> _WHAT YOU WILL DO_:
For every line below, output the text exactly and leave out images.
===============
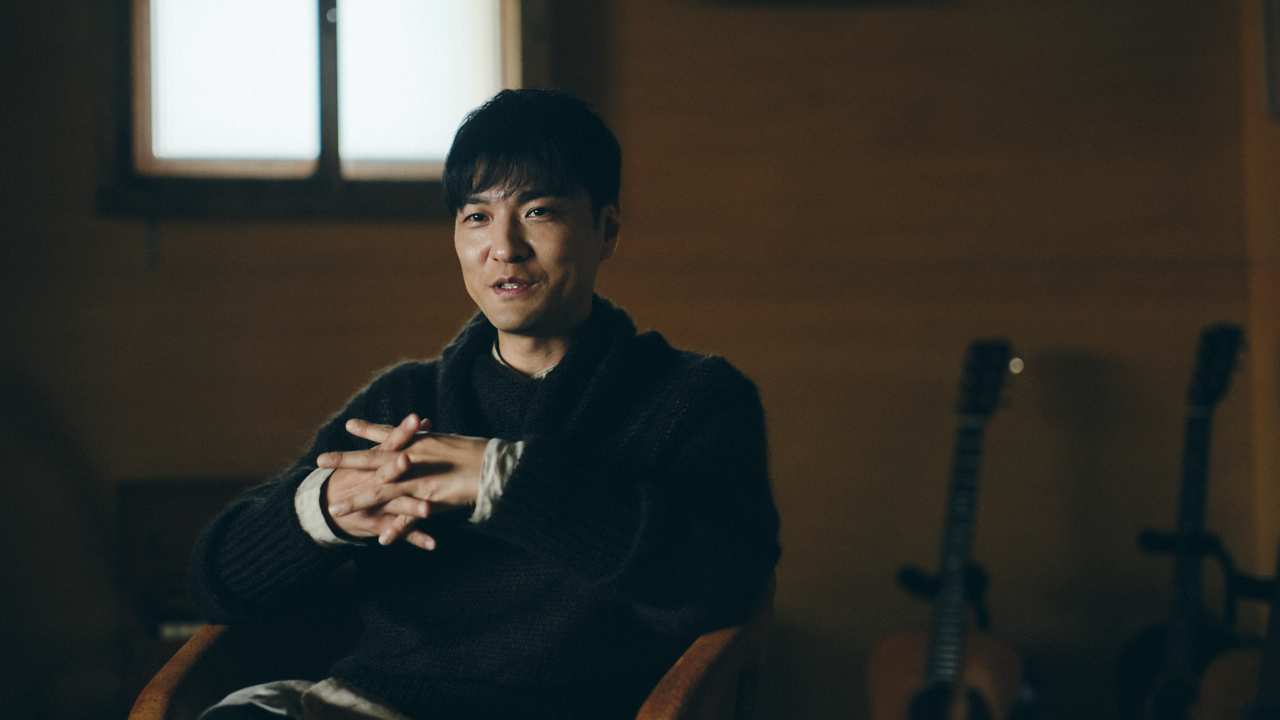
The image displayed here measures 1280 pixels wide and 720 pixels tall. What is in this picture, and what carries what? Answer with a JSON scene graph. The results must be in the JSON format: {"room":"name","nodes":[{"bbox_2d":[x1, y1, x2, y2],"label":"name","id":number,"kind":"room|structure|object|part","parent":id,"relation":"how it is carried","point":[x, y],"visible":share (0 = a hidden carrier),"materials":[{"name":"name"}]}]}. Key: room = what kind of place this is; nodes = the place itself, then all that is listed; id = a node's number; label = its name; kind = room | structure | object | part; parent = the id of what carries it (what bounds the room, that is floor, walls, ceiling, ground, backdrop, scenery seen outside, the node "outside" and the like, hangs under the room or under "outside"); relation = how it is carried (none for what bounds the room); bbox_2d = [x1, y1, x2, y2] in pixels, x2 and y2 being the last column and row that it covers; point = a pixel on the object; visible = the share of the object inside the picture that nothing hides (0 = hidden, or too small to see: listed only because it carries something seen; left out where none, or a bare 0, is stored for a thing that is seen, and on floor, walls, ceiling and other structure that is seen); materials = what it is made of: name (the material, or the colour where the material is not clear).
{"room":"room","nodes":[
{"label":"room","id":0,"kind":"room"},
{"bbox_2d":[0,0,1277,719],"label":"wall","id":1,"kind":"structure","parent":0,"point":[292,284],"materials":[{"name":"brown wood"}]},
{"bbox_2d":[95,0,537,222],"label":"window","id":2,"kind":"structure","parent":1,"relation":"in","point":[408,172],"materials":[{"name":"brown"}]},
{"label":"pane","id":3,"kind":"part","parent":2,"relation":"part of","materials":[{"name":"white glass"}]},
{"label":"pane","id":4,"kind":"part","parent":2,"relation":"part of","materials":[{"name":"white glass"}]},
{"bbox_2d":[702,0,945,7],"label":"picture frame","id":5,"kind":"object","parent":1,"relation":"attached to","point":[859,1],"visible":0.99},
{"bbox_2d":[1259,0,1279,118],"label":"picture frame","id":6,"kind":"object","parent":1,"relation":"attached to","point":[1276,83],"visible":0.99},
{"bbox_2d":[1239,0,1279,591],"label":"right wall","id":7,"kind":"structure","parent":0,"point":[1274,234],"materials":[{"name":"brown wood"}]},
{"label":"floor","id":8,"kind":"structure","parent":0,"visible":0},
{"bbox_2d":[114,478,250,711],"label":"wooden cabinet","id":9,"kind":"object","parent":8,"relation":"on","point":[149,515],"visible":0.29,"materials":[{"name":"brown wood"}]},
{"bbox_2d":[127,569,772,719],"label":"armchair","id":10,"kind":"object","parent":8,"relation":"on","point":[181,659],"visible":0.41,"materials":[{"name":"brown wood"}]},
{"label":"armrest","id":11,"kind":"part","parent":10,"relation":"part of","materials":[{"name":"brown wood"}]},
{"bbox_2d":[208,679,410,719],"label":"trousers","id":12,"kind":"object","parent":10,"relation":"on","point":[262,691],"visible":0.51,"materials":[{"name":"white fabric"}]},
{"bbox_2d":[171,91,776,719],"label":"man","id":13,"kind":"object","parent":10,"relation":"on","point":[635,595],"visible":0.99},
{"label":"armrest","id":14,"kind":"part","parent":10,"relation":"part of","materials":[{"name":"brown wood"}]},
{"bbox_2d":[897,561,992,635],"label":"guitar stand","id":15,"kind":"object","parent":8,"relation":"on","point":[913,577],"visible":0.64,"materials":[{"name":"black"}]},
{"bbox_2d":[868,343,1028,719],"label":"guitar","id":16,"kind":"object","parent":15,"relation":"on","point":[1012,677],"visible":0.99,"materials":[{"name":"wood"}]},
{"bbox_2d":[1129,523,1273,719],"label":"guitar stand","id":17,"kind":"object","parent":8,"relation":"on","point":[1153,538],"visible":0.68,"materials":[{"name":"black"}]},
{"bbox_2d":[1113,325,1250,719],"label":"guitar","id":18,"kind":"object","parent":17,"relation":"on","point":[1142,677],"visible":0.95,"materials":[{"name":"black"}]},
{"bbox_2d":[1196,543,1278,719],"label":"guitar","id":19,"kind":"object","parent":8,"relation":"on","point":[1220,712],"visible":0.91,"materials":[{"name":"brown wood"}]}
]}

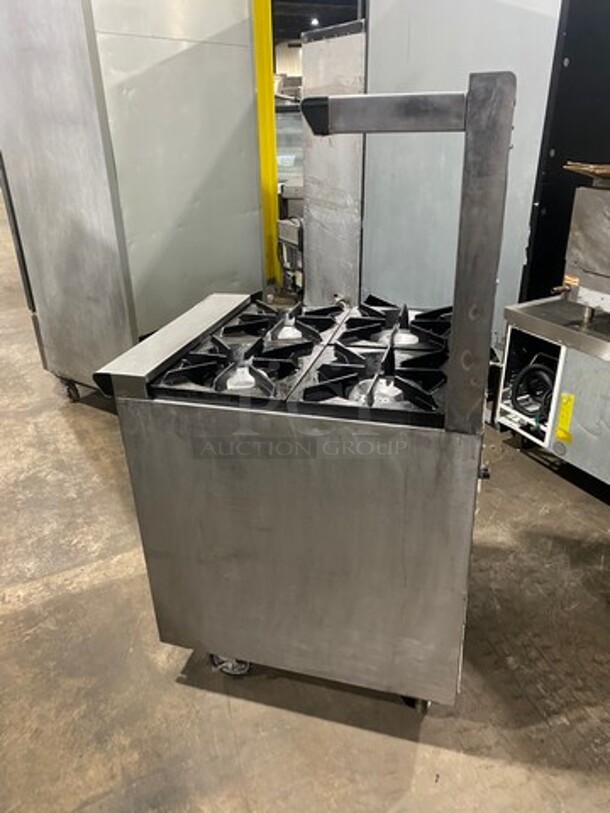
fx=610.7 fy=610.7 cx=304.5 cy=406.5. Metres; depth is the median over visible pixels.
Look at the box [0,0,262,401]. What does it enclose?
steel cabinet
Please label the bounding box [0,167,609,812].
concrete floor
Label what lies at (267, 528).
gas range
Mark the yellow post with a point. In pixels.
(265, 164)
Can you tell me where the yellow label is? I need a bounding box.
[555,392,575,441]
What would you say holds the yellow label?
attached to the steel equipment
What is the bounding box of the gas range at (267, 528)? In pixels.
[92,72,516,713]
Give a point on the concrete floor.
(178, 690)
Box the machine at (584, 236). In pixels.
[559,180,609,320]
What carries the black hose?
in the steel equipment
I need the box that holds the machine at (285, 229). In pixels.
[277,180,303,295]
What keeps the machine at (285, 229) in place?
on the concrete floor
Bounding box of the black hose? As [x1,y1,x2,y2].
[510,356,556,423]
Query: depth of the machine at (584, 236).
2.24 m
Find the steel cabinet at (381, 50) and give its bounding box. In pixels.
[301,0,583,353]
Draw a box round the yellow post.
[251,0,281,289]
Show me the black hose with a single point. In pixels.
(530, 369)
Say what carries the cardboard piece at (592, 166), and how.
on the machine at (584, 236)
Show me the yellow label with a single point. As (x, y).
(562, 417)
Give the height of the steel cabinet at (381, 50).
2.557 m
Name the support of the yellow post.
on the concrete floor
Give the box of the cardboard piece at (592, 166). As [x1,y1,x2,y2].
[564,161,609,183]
===============
> _SOLUTION BELOW_:
The image displayed here measures 1280 pixels wide and 720 pixels tall. What is in this picture, and what carries what? Answer with a JSON scene graph. The results must be in the JSON format: {"room":"name","nodes":[{"bbox_2d":[x1, y1, x2, y2],"label":"name","id":number,"kind":"room|structure|object|part","parent":id,"relation":"how it is carried","point":[x, y],"visible":share (0 = a hidden carrier),"materials":[{"name":"name"}]}]}. Key: room = what kind of place this is; nodes = the place itself, then all that is listed; id = a node's number; label = its name; kind = room | structure | object | part; parent = the id of what carries it (what bounds the room, that is floor, walls, ceiling, ground, backdrop, scenery seen outside, the node "outside" and the like, hangs under the room or under "outside"); relation = how it is carried (none for what bounds the room); bbox_2d = [x1, y1, x2, y2] in pixels, x2 and y2 being the last column and row that it covers; point = a pixel on the object; visible = the share of the object inside the picture that nothing hides (0 = hidden, or too small to see: listed only because it carries something seen; left out where none, or a bare 0, is stored for a thing that is seen, and on floor, walls, ceiling and other structure that is seen); materials = what it is made of: name (the material, or the colour where the material is not clear).
{"room":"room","nodes":[
{"label":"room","id":0,"kind":"room"},
{"bbox_2d":[0,0,1277,719],"label":"wall","id":1,"kind":"structure","parent":0,"point":[292,284],"materials":[{"name":"brown wood"}]},
{"bbox_2d":[95,0,537,222],"label":"window","id":2,"kind":"structure","parent":1,"relation":"in","point":[408,172],"materials":[{"name":"brown"}]},
{"label":"pane","id":3,"kind":"part","parent":2,"relation":"part of","materials":[{"name":"white glass"}]},
{"label":"pane","id":4,"kind":"part","parent":2,"relation":"part of","materials":[{"name":"white glass"}]},
{"bbox_2d":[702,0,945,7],"label":"picture frame","id":5,"kind":"object","parent":1,"relation":"attached to","point":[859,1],"visible":0.99},
{"bbox_2d":[1259,0,1279,118],"label":"picture frame","id":6,"kind":"object","parent":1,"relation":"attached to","point":[1276,83],"visible":0.99},
{"bbox_2d":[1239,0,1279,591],"label":"right wall","id":7,"kind":"structure","parent":0,"point":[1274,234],"materials":[{"name":"brown wood"}]},
{"label":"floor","id":8,"kind":"structure","parent":0,"visible":0},
{"bbox_2d":[114,478,250,711],"label":"wooden cabinet","id":9,"kind":"object","parent":8,"relation":"on","point":[149,515],"visible":0.29,"materials":[{"name":"brown wood"}]},
{"bbox_2d":[127,569,772,719],"label":"armchair","id":10,"kind":"object","parent":8,"relation":"on","point":[181,659],"visible":0.41,"materials":[{"name":"brown wood"}]},
{"label":"armrest","id":11,"kind":"part","parent":10,"relation":"part of","materials":[{"name":"brown wood"}]},
{"bbox_2d":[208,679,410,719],"label":"trousers","id":12,"kind":"object","parent":10,"relation":"on","point":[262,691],"visible":0.51,"materials":[{"name":"white fabric"}]},
{"bbox_2d":[171,91,776,719],"label":"man","id":13,"kind":"object","parent":10,"relation":"on","point":[635,595],"visible":0.99},
{"label":"armrest","id":14,"kind":"part","parent":10,"relation":"part of","materials":[{"name":"brown wood"}]},
{"bbox_2d":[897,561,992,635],"label":"guitar stand","id":15,"kind":"object","parent":8,"relation":"on","point":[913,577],"visible":0.64,"materials":[{"name":"black"}]},
{"bbox_2d":[868,343,1028,719],"label":"guitar","id":16,"kind":"object","parent":15,"relation":"on","point":[1012,677],"visible":0.99,"materials":[{"name":"wood"}]},
{"bbox_2d":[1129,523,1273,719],"label":"guitar stand","id":17,"kind":"object","parent":8,"relation":"on","point":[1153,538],"visible":0.68,"materials":[{"name":"black"}]},
{"bbox_2d":[1113,325,1250,719],"label":"guitar","id":18,"kind":"object","parent":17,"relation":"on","point":[1142,677],"visible":0.95,"materials":[{"name":"black"}]},
{"bbox_2d":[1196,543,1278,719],"label":"guitar","id":19,"kind":"object","parent":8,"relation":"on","point":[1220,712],"visible":0.91,"materials":[{"name":"brown wood"}]}
]}

fx=610.7 fy=610.7 cx=304.5 cy=406.5. Metres; depth is the median over visible pixels.
Look at the box [0,0,262,401]. What does it enclose?
steel cabinet
Please label the bounding box [0,167,609,812].
concrete floor
Label what lies at (267, 528).
gas range
Mark the yellow post with a point. In pixels.
(265, 164)
Can you tell me where the yellow label is? I need a bounding box.
[555,392,575,441]
What would you say holds the yellow label?
attached to the steel equipment
What is the bounding box of the gas range at (267, 528)? In pixels.
[92,72,516,713]
Give a point on the concrete floor.
(178, 690)
Box the machine at (584, 236). In pixels.
[559,180,609,320]
What carries the black hose?
in the steel equipment
I need the box that holds the machine at (285, 229). In pixels.
[277,180,303,295]
What keeps the machine at (285, 229) in place?
on the concrete floor
Bounding box of the black hose? As [x1,y1,x2,y2].
[510,356,556,423]
Query: depth of the machine at (584, 236).
2.24 m
Find the steel cabinet at (381, 50) and give its bounding box. In pixels.
[301,0,583,353]
Draw a box round the yellow post.
[251,0,281,289]
Show me the black hose with a single point. In pixels.
(530, 369)
Say what carries the cardboard piece at (592, 166), and how.
on the machine at (584, 236)
Show me the yellow label with a single point. As (x, y).
(562, 417)
Give the height of the steel cabinet at (381, 50).
2.557 m
Name the support of the yellow post.
on the concrete floor
Give the box of the cardboard piece at (592, 166). As [x1,y1,x2,y2].
[564,161,609,183]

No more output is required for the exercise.